My present topic is not politics but handedness. In particular the findings of a recent investigation that left-handers are deficient in cognitive skills, have higher rates of mental and behavioral disability than normal people, and earn less.
As a lefty, this comes as a shock, brought up as I have been to the idea that we lefties are smarter than the right-handed mass. For example, among left-handed rulers there was Ramses II, whose reign is considered by many historians to mark the pinnacle of Egyptian art and culture; Alexander the Great, conqueror of the Persian Empire; Charlemagne, who invented joined-up writing, while founding an empire that set Western Europe on the march from stinking backwater to dominant global power; and, in Washington, DC, sometimes identified as the home of a "vast left-handed conspiracy," four of the last five US presidents (George Dubya Bush being the exception).
And lefties have excelled at most other things including art (Leonardo and Raphael) ; invention (Leonardo again, Henry Ford, Bill Gates, Alan Turing — inventor of the computer, Nikola Tesla); science (Einstein, Madame Curie — the first person to win two Nobel Prizes, Linus Pauling, the only person to win two unshared Nobel prizes), etc., etc.
Clearly history vindicates the undeflatable self-esteem of the left-hander: we have something that righties will never grasp.
Still, this new study makes one wonder. In our family, three out of four are left-handers.
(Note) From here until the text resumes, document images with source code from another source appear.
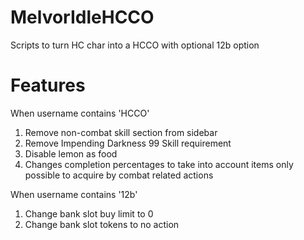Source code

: # MelvorIdleHCCO
Scripts to turn HC char into a HCCO with optional 12b option

# Features

When username contains 'HCCO'
1. Remove non-combat skill section from sidebar
1. Remove Impending Darkness 99 Skill requirement
1. Disable lemon as food
1. Changes completion percentages to take into account items only possible to acquire by combat related actions

When username contains '12b'
1. Change bank slot buy limit to 0
2. Change bank slot tokens to no action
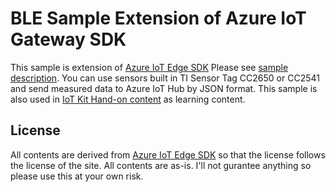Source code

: # BLE Sample Extension of Azure IoT Gateway SDK 
This sample is extension of [Azure IoT Edge SDK](http://github.com/azure/iot-edge)
Please see [sample description](samples/ble_json_gateway/src/readme.md). 
You can use sensors built in TI Sensor Tag CC2650 or CC2541 and send measured data to Azure IoT Hub by JSON format. 
This sample is also used in [IoT Kit Hand-on content](https://doc.co/NsXXfD) as learning content. 

## License 
All contents are derived from [Azure IoT Edge SDK](http://github.com/azure/iot-edge) so that the license follows the license of the site. 
All contents are as-is. I'll not gurantee anything so please use this at your own risk.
I was graduated from university with first-class honors and the faculty prize, my wife, who is smarter than I, was a distinguished young scientist, chief editor of scholarly treatises and journals, an administrator, and educator, all while doing a superb job of domestic management and child rearing. Our son graduated in a hard subject from a major North American University with first class honors and the faculty prize. But then there's our daughter, who is right-handed and is smarter than all of us — possibly all of us put together.
So yes, one is left to ponder whether left-handers may indeed be missing something. And if I am able to identify that missing mental feature, I would say it has something to do with socialization. Our daughter, who at university played on the school hockey team, while getting A plus in everything from physics to fine art and poli-sci, is tremendously sociable and to my knowledge has never expressed a view that is truly at odds with the deepest convictions of her friends and co-workers. She is, in other words, very well integrated, with the result that she has never had difficulty finding a job, getting on with peers and bosses, or finding friends. All this I think is wonderful, but it reflects a mentality very different from my own, which makes me wonder whether this difference is the key to understanding the left-right divide.
To me, in any conversation, it is always the subject that is of interest: the facts, the logic, the implications, the hypotheses that might be formulated. Never, spontaneously, do I think how the conversation might be adapted to suit the interests or feelings of those with whom I am talking. This is an aggressive mode of interaction that serves very well in debate (I was chairman of debates at school and, momentarily, at university), but does not gain one a reputation for tact. It is the mentality of those who fail to court the management because, like the leftie Thomas Edison, they "just aim to accomplish somp'n." With age, I have learned a little discretion. But when compelled by polite company to speak with circumspection I am often at a loss for anything whatever to say.
If this is the critical feature of the left-handed mind, it suggests that a deficit in attention to social relations and the emotions and thoughts of others allows scope for greater reflection on objective reality beyond the social domain. Such a difference could sometimes pay-off big-time, even though more often than not it means one will be regarded as awkward, ill-adjusted and unworthy of a pay raise.